RingCentral and Glip
If Deutsche Telekom is dipping a toe into the team collaboration app waters, RingCentral has dived right in. RingCentral acquired Glip a year ago, making it one of the few providers with a team collaboration app of its own. Glip operates separately, letting it continue to develop and sell its SaaS-based app with minimal interference from its corporate parent. But in the past year, RingCentral has tightly integrated Glip with Office, its UCaaS service that's sold mainly to SMBs but can provide telephony and conferencing to businesses of most any size. This integration includes single sign-on, so logging on to RingCentral Office logs users into Glip as well. And users can launch RingCentral Meetings sessions for voice and video from within Glip.
Glip Pro, which otherwise costs $10 per user per month, is available at no cost to all RingCentral Office subscribers. It's not clear how many RingCentral customers are in fact using the team collaboration app since the provider isn't sharing any numbers. But the Glip integration certainly helps RingCentral differentiate its services -- something that will be increasingly important as the UCaaS provider continues to expand outside the U.S. (see related story, "RingCentral Ramps Up Enterprise Efforts").
I don't think, however, that many service providers will replicate RingCentral's M&A approach to team collaboration apps. Rarer still will be team collaboration apps entering the portfolio as the result of internal development, as I know at least one large operator is currently working on.

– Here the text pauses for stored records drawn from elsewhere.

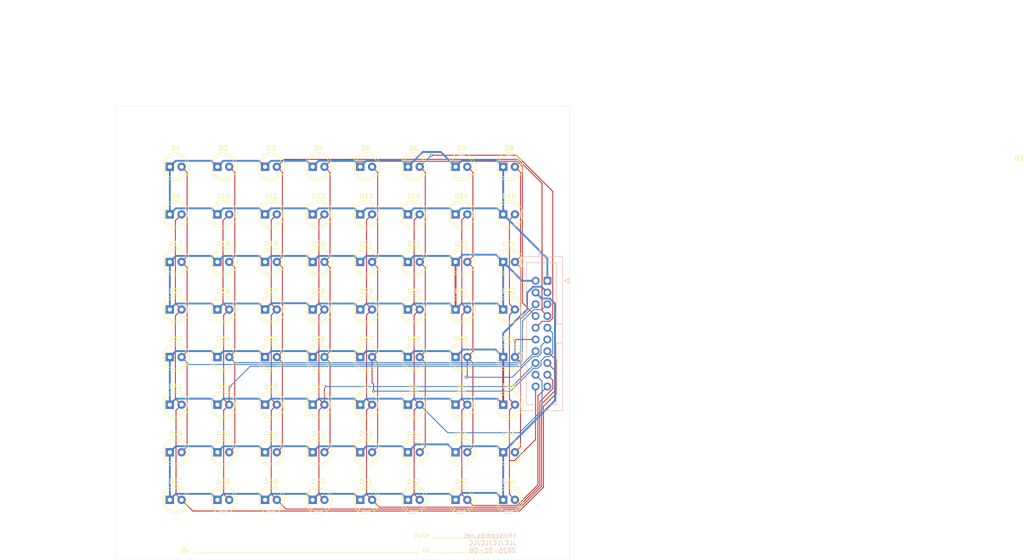
<source format=kicad_pcb>
(kicad_pcb
	(version 20241229)
	(generator "pcbnew")
	(generator_version "9.0")
	(general
		(thickness 1.6)
		(legacy_teardrops no)
	)
	(paper "A4")
	(title_block
		(date "2026-01-06")
		(company "Chris Combs")
	)
	(layers
		(0 "F.Cu" signal)
		(2 "B.Cu" signal)
		(9 "F.Adhes" user "F.Adhesive")
		(11 "B.Adhes" user "B.Adhesive")
		(13 "F.Paste" user)
		(15 "B.Paste" user)
		(5 "F.SilkS" user "F.Silkscreen")
		(7 "B.SilkS" user "B.Silkscreen")
		(1 "F.Mask" user)
		(3 "B.Mask" user)
		(17 "Dwgs.User" user "User.Drawings")
		(19 "Cmts.User" user "User.Comments")
		(21 "Eco1.User" user "User.Eco1")
		(23 "Eco2.User" user "User.Eco2")
		(25 "Edge.Cuts" user)
		(27 "Margin" user)
		(31 "F.CrtYd" user "F.Courtyard")
		(29 "B.CrtYd" user "B.Courtyard")
		(35 "F.Fab" user)
		(33 "B.Fab" user)
		(39 "User.1" user)
		(41 "User.2" user)
		(43 "User.3" user)
		(45 "User.4" user)
	)
	(setup
		(pad_to_mask_clearance 0)
		(allow_soldermask_bridges_in_footprints no)
		(tenting front back)
		(aux_axis_origin 80 40)
		(grid_origin 80 40)
		(pcbplotparams
			(layerselection 0x00000000_00000000_55555555_5755f5ff)
			(plot_on_all_layers_selection 0x00000000_00000000_00000000_00000000)
			(disableapertmacros no)
			(usegerberextensions no)
			(usegerberattributes yes)
			(usegerberadvancedattributes yes)
			(creategerberjobfile yes)
			(dashed_line_dash_ratio 12.000000)
			(dashed_line_gap_ratio 3.000000)
			(svgprecision 4)
			(plotframeref no)
			(mode 1)
			(useauxorigin no)
			(hpglpennumber 1)
			(hpglpenspeed 20)
			(hpglpendiameter 15.000000)
			(pdf_front_fp_property_popups yes)
			(pdf_back_fp_property_popups yes)
			(pdf_metadata yes)
			(pdf_single_document no)
			(dxfpolygonmode yes)
			(dxfimperialunits yes)
			(dxfusepcbnewfont yes)
			(psnegative no)
			(psa4output no)
			(plot_black_and_white yes)
			(sketchpadsonfab no)
			(plotpadnumbers no)
			(hidednponfab no)
			(sketchdnponfab yes)
			(crossoutdnponfab yes)
			(subtractmaskfromsilk no)
			(outputformat 1)
			(mirror no)
			(drillshape 0)
			(scaleselection 1)
			(outputdirectory "./")
		)
	)
	(net 0 "")
	(net 1 "SRC_{00}")
	(net 2 "SINK_{00}")
	(net 3 "SRC_{01}")
	(net 4 "SRC_{02}")
	(net 5 "SRC_{03}")
	(net 6 "SRC_{04}")
	(net 7 "SRC_{05}")
	(net 8 "SRC_{06}")
	(net 9 "SRC_{07}")
	(net 10 "SRC_{08}")
	(net 11 "SRC_{09}")
	(net 12 "SRC_{10}")
	(net 13 "SRC_{11}")
	(net 14 "SRC_{12}")
	(net 15 "SRC_{13}")
	(net 16 "SRC_{14}")
	(net 17 "SRC_{15}")
	(net 18 "SINK_{01}")
	(net 19 "SINK_{02}")
	(net 20 "SINK_{03}")
	(footprint "LED_THT:LED_D5.0mm" (layer "F.Cu") (at 163.62733 73.571428))
	(footprint "LED_THT:LED_D5.0mm" (layer "F.Cu") (at 112.198758 114.714285))
	(footprint "LED_THT:LED_D5.0mm" (layer "F.Cu") (at 91.62733 114.714285))
	(footprint "LED_THT:LED_D5.0mm" (layer "F.Cu") (at 132.770187 63.285714))
	(footprint "LED_THT:LED_D5.0mm" (layer "F.Cu") (at 132.770187 73.571428))
	(footprint "LED_THT:LED_D5.0mm" (layer "F.Cu") (at 91.62733 125))
	(footprint "LED_THT:LED_D5.0mm" (layer "F.Cu") (at 122.484472 63.285714))
	(footprint "LED_THT:LED_D5.0mm" (layer "F.Cu") (at 132.770187 114.714285))
	(footprint "LED_THT:LED_D5.0mm" (layer "F.Cu") (at 153.341615 83.857142))
	(footprint "LED_THT:LED_D5.0mm" (layer "F.Cu") (at 112.198758 104.428571))
	(footprint "LED_THT:LED_D5.0mm" (layer "F.Cu") (at 91.62733 104.428571))
	(footprint "LED_THT:LED_D5.0mm" (layer "F.Cu") (at 101.913044 73.571428))
	(footprint "LED_THT:LED_D5.0mm" (layer "F.Cu") (at 132.770187 83.857142))
	(footprint "LED_THT:LED_D5.0mm" (layer "F.Cu") (at 132.770187 104.428571))
	(footprint "LED_THT:LED_D5.0mm" (layer "F.Cu") (at 132.770187 94.142857))
	(footprint "LED_THT:LED_D5.0mm" (layer "F.Cu") (at 153.341615 73.571428))
	(footprint "LED_THT:LED_D5.0mm" (layer "F.Cu") (at 143.055901 83.857142))
	(footprint "LED_THT:LED_D5.0mm" (layer "F.Cu") (at 91.62733 83.857142))
	(footprint "LED_THT:LED_D5.0mm" (layer "F.Cu") (at 122.484472 53))
	(footprint "LED_THT:LED_D5.0mm" (layer "F.Cu") (at 163.62733 63.285714))
	(footprint "LED_THT:LED_D5.0mm" (layer "F.Cu") (at 163.62733 53))
	(footprint "LED_THT:LED_D5.0mm" (layer "F.Cu") (at 143.055901 63.285714))
	(footprint "LED_THT:LED_D5.0mm" (layer "F.Cu") (at 143.055901 53))
	(footprint "LED_THT:LED_D5.0mm" (layer "F.Cu") (at 132.770187 53))
	(footprint "LED_THT:LED_D5.0mm" (layer "F.Cu") (at 163.62733 94.142857))
	(footprint "LED_THT:LED_D5.0mm" (layer "F.Cu") (at 143.055901 125))
	(footprint "MountingHole:MountingHole_3.2mm_M3" (layer "F.Cu") (at 84 49))
	(footprint "MountingHole:MountingHole_3.2mm_M3" (layer "F.Cu") (at 174 129))
	(footprint "LED_THT:LED_D5.0mm" (layer "F.Cu") (at 122.484472 125))
	(footprint "LED_THT:LED_D5.0mm" (layer "F.Cu") (at 163.62733 104.428571))
	(footprint "LED_THT:LED_D5.0mm" (layer "F.Cu") (at 122.484472 73.571428))
	(footprint "LED_THT:LED_D5.0mm" (layer "F.Cu") (at 153.341615 53))
	(footprint "LED_THT:LED_D5.0mm" (layer "F.Cu") (at 153.341615 114.714285))
	(footprint "LED_THT:LED_D5.0mm" (layer "F.Cu") (at 101.913044 104.428571))
	(footprint "LED_THT:LED_D5.0mm" (layer "F.Cu") (at 122.484472 104.428571))
	(footprint "LED_THT:LED_D5.0mm" (layer "F.Cu") (at 143.055901 114.714285))
	(footprint "LED_THT:LED_D5.0mm" (layer "F.Cu") (at 91.62733 94.142857))
	(footprint "LED_THT:LED_D5.0mm" (layer "F.Cu") (at 143.055901 104.428571))
	(footprint "LED_THT:LED_D5.0mm" (layer "F.Cu") (at 143.055901 73.571428))
	(footprint "LED_THT:LED_D5.0mm" (layer "F.Cu") (at 101.913044 114.714285))
	(footprint "LED_THT:LED_D5.0mm" (layer "F.Cu") (at 153.341615 94.142857))
	(footprint "LED_THT:LED_D5.0mm" (layer "F.Cu") (at 112.198758 63.285714))
	(footprint "LED_THT:LED_D5.0mm" (layer "F.Cu") (at 112.198758 73.571428))
	(footprint "LED_THT:LED_D5.0mm" (layer "F.Cu") (at 153.341615 63.285714))
	(footprint "LED_THT:LED_D5.0mm" (layer "F.Cu") (at 101.913044 125))
	(footprint "LED_THT:LED_D5.0mm"
		(layer "F.Cu")
		(uuid "bcfa8328-693f-45ef-a50d-e21687f5e8dd")
		(at 101.913044 94.142857)
		(descr "LED, diameter 5.0mm, 2 pins, http://cdn-reichelt.de/documents/datenblatt/A500/LL-504BC2E-009.pdf, generated by kicad-footprint-generator")
		(tags "LED")
		(property "Reference" "D34"
			(at 1.27 -3.96 0)
			(layer "F.SilkS")
			(uuid "0b90752f-430b-427a-b996-3deadfbdd04c")
			(effects
				(font
					(size 1 1)
					(thickness 0.15)
				)
			)
		)
		(property "Value" "LED"
			(at 1.27 3.96 0)
			(layer "F.Fab")
			(uuid "2754298d-fd2f-4bf2-bbf2-e7a6a501896b")
			(effects
				(font
					(size 1 1)
					(thickness 0.15)
				)
			)
		)
		(property "Datasheet" "~"
			(at 0 0 0)
			(layer "F.Fab")
			(hide yes)
			(uuid "96a0f68b-42bb-4e7f-859a-31e5f3bc876e")
			(effects
				(font
					(size 1.27 1.27)
					(thickness 0.15)
				)
			)
		)
		(property "Description" "Light emitting diode"
			(at 0 0 0)
			(layer "F.Fab")
			(hide yes)
			(uuid "2f70b8c4-a62d-4dfb-b755-40f32b6640d0")
			(effects
				(font
					(size 1.27 1.27)
					(thickness 0.15)
				)
			)
		)
		(property "PROD_ID" "LED-"
			(at 0 0 0)
			(unlocked yes)
			(layer "F.Fab")
			(hide yes)
			(uuid "b93b9b96-15d1-45f4-a1c8-c36529165ab2")
			(effects
				(font
					(size 1 1)
					(thickness 0.15)
				)
			)
		)
		(property ki_fp_filters "LED* LED_SMD:* LED_THT:*")
		(path "/8d2749ff-638d-4cde-aba9-681d0d821fc9")
		(sheetname "/")
		(sheetfile "Hyperdrift-Grid.kicad_sch")
		(attr through_hole)
		(fp_line
			(start -1.29 -1.545)
			(end -1.29 1.545)
			(stroke
				(width 0.12)
				(type solid)
			)
			(layer "F.SilkS")
			(uuid "038d11d0-c61d-4e41-bcd9-43636f1b8405")
		)
		(fp_arc
			(start -1.29 -1.54483)
			(mid 2.071756 -2.880501)
			(end 4.26 -0.000048)
			(stroke
				(width 0.12)
				(type solid)
			)
			(layer "F.SilkS")
			(uuid "ba15f2cd-fd88-4343-a05b-198f2cd1fc89")
		)
		(fp_arc
			(start 4.26 0.0000
... [180287 chars truncated]
</source>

I just don't think these apps -- Slack being the exception -- are generating enough revenue to pique providers' interest enough to make the investment. Service providers are less interested in developing and supporting the SaaS apps themselves and more interested in selling connectivity, security, storage, and other services around them. So most providers will likely take an approach similar to the one they have already taken with Google Apps, Microsoft Office 365, Box, and so forth. That is to say, most will leave apps to the app developers, and integrate with the ones with the largest market presence.
Service providers like to play it safe, and this is the safest way to add team collaboration to their mix of communications, collaboration, and workplace services.